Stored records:
--------

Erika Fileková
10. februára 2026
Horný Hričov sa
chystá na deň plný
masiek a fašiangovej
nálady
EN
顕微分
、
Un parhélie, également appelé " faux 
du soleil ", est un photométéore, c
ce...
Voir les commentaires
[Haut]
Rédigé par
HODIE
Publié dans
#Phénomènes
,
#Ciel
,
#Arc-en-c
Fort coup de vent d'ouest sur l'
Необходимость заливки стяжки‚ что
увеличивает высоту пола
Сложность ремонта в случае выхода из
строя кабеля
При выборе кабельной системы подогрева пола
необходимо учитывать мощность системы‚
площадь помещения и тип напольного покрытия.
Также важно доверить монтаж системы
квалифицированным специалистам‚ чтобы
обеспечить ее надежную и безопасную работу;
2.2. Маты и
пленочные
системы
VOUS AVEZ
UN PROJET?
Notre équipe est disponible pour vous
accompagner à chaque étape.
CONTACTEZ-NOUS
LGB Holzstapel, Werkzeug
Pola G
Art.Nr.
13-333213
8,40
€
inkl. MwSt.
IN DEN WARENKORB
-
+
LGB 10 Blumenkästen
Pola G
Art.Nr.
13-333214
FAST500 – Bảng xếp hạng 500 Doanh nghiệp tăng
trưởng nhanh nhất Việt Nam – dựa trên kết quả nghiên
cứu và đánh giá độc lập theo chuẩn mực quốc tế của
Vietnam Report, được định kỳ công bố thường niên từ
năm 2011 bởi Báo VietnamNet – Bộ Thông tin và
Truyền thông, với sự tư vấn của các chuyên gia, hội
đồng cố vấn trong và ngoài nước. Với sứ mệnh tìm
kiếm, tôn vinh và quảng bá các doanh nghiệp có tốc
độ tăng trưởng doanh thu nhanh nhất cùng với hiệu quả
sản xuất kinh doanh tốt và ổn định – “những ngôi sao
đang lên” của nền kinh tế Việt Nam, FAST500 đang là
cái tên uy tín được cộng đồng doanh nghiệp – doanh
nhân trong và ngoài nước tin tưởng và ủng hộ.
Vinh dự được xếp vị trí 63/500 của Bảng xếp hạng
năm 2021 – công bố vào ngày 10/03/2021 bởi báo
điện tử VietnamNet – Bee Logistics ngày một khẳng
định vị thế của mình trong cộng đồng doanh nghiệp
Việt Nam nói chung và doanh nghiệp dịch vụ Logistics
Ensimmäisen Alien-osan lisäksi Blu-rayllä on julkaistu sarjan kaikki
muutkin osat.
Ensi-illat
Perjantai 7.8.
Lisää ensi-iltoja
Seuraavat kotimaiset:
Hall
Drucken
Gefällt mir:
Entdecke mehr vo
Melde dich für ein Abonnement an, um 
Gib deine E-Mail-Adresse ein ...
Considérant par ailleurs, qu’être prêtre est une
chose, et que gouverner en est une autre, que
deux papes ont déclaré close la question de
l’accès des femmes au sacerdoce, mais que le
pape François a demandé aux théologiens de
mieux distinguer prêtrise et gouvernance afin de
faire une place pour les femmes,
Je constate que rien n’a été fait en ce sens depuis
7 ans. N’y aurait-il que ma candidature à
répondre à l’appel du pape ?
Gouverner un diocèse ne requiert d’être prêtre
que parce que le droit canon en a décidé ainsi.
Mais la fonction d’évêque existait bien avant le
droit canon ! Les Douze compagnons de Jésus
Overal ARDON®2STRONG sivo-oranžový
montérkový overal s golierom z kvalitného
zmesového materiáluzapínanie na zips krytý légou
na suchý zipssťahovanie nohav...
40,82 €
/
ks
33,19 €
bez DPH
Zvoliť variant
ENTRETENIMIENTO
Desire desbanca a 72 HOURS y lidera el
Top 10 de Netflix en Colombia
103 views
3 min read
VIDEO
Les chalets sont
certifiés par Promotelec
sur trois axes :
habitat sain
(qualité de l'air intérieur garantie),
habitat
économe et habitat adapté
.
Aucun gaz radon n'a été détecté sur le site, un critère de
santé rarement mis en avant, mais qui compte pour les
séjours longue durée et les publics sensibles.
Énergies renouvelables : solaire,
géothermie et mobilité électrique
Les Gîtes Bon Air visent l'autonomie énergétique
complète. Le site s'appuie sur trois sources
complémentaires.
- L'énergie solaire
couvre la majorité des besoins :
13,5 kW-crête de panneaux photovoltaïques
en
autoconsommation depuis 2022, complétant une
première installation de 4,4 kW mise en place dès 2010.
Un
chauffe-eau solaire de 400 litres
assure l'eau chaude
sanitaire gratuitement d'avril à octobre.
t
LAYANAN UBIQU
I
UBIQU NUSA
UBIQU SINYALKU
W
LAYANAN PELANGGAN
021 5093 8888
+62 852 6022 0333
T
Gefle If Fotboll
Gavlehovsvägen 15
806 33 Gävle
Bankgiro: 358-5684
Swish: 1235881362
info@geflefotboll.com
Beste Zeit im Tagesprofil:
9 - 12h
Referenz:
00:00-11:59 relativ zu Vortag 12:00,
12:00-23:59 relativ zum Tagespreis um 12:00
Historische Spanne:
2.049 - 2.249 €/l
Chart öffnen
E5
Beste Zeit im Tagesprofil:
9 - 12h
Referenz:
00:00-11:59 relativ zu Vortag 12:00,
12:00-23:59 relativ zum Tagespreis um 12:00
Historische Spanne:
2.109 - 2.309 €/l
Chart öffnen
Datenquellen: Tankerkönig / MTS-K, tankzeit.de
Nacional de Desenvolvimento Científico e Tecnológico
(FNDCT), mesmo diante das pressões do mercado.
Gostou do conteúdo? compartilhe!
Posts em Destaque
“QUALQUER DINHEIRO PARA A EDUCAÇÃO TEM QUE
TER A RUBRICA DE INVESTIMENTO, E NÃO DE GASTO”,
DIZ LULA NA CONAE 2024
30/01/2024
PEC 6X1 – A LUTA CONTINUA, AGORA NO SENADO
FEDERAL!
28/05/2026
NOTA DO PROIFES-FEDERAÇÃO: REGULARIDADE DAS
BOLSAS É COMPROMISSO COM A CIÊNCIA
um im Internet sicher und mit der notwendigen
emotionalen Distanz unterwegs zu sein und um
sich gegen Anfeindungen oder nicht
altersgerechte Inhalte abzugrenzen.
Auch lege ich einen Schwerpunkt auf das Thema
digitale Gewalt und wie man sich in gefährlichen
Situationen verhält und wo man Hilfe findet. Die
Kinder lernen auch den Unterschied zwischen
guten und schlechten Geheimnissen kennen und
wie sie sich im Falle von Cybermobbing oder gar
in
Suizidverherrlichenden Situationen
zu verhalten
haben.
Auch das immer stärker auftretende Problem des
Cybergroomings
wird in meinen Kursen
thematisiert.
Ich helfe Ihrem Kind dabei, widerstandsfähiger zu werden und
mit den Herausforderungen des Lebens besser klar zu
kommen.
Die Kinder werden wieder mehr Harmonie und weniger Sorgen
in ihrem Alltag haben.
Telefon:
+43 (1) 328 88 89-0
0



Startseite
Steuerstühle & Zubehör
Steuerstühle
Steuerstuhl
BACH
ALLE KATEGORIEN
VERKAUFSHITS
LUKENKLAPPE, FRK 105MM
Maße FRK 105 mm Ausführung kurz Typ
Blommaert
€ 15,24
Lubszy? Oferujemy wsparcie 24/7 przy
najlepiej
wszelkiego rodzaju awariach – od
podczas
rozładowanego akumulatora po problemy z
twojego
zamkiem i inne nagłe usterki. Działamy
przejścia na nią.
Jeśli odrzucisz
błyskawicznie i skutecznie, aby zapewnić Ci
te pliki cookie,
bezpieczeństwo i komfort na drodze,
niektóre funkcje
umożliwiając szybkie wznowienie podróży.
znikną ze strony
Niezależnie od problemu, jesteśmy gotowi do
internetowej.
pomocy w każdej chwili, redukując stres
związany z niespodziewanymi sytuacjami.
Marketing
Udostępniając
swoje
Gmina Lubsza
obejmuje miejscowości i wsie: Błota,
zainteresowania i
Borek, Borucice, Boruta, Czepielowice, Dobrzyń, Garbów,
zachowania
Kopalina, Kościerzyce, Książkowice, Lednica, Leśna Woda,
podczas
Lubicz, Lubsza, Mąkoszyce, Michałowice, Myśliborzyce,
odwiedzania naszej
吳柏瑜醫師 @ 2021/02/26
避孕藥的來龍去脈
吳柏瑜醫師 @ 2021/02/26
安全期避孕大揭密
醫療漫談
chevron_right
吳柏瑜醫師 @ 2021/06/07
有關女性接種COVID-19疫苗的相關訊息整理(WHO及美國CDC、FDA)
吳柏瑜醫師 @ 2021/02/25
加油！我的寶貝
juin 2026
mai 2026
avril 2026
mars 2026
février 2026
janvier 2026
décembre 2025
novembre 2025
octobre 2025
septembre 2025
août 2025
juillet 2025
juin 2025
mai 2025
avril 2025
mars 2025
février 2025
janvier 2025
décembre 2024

--------

#### What is required:
Your answer must be a single number: the count of lines in the records that hold the word "canon".

#### Reply:
2